[What is expected]:
Set down the records exactly as they stand, except for any pictures, which you should omit.
[Opening Raw data section]
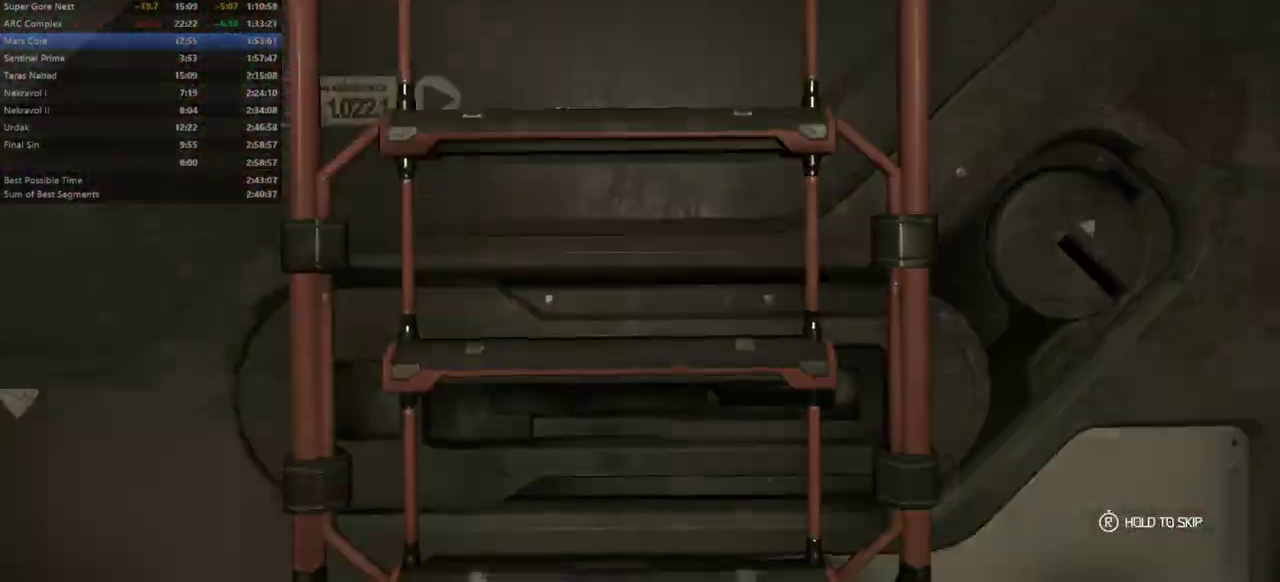
{"keys": [], "events": [[267, "fb", "up"]]}
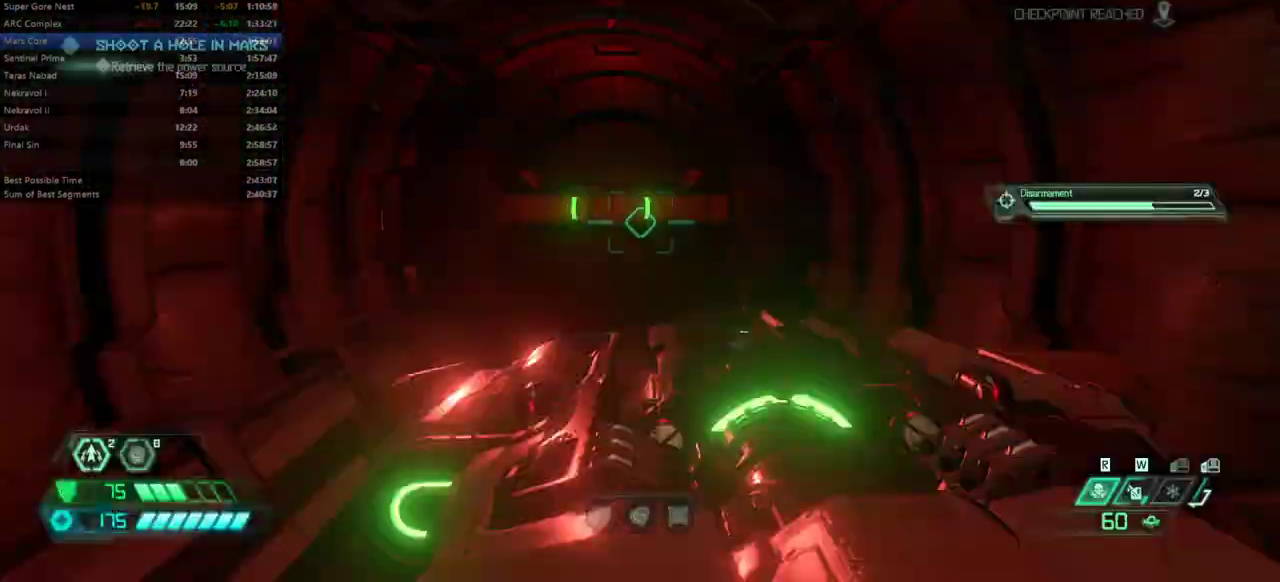
{"keys": ["fw"], "events": [[33, "fw", "down"], [233, "dash", "down"], [300, "dash", "up"], [400, "ssg", "down"], [500, "ssg", "up"]]}
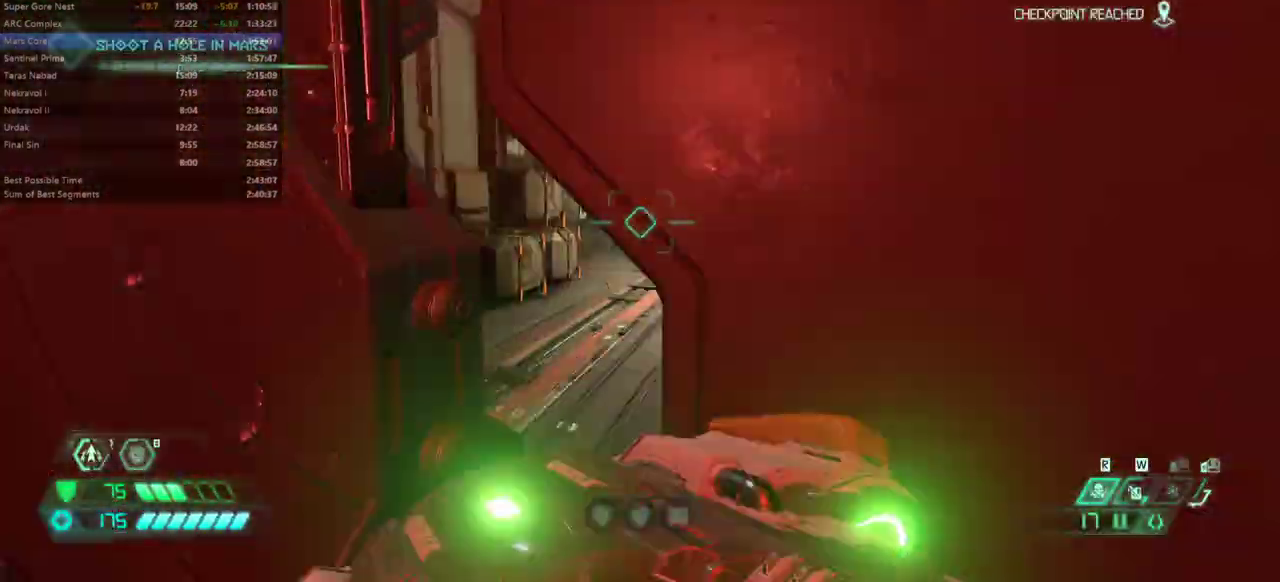
{"keys": ["fw"], "events": [[367, "dash", "down"], [467, "dash", "up"]]}
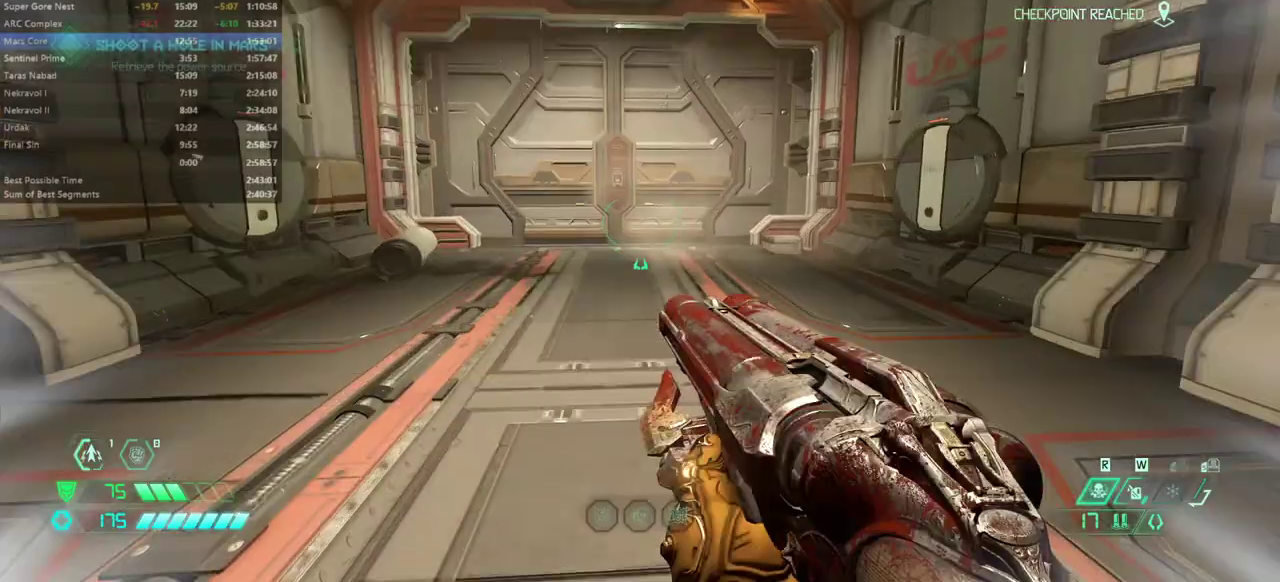
{"keys": ["fw"], "events": []}
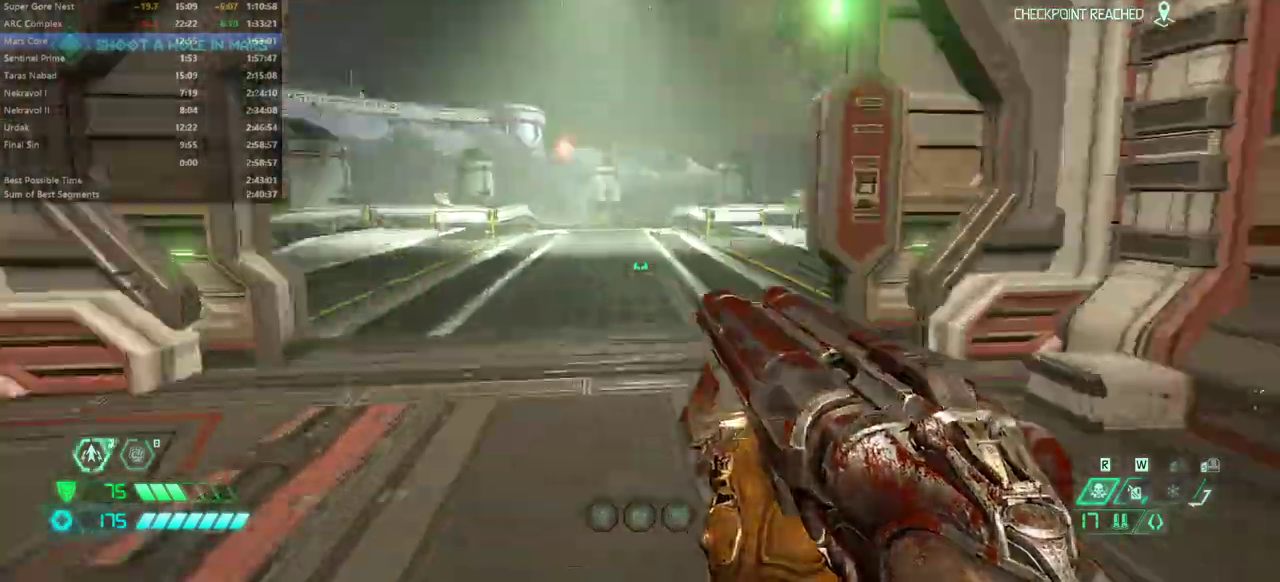
{"keys": ["fw"], "events": [[33, "dash", "down"], [133, "dash", "up"]]}
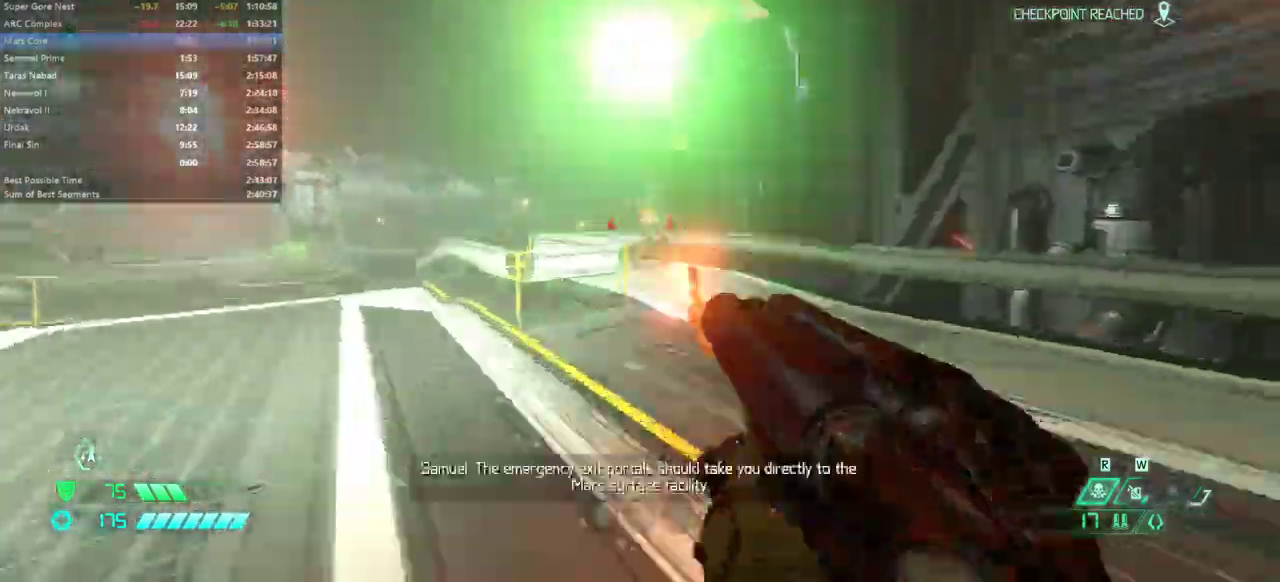
{"keys": ["fw"], "events": [[367, "cs", "down"], [467, "cs", "up"]]}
[Closing Raw data section]
[Solution for this exercise]:
{"keys": [], "events": [[267, "fb", "up"]]}
{"keys": ["fw"], "events": [[33, "fw", "down"], [233, "dash", "down"], [300, "dash", "up"], [400, "ssg", "down"], [500, "ssg", "up"]]}
{"keys": ["fw"], "events": [[367, "dash", "down"], [467, "dash", "up"]]}
{"keys": ["fw"], "events": []}
{"keys": ["fw"], "events": [[33, "dash", "down"], [133, "dash", "up"]]}
{"keys": ["fw"], "events": [[367, "cs", "down"], [467, "cs", "up"]]}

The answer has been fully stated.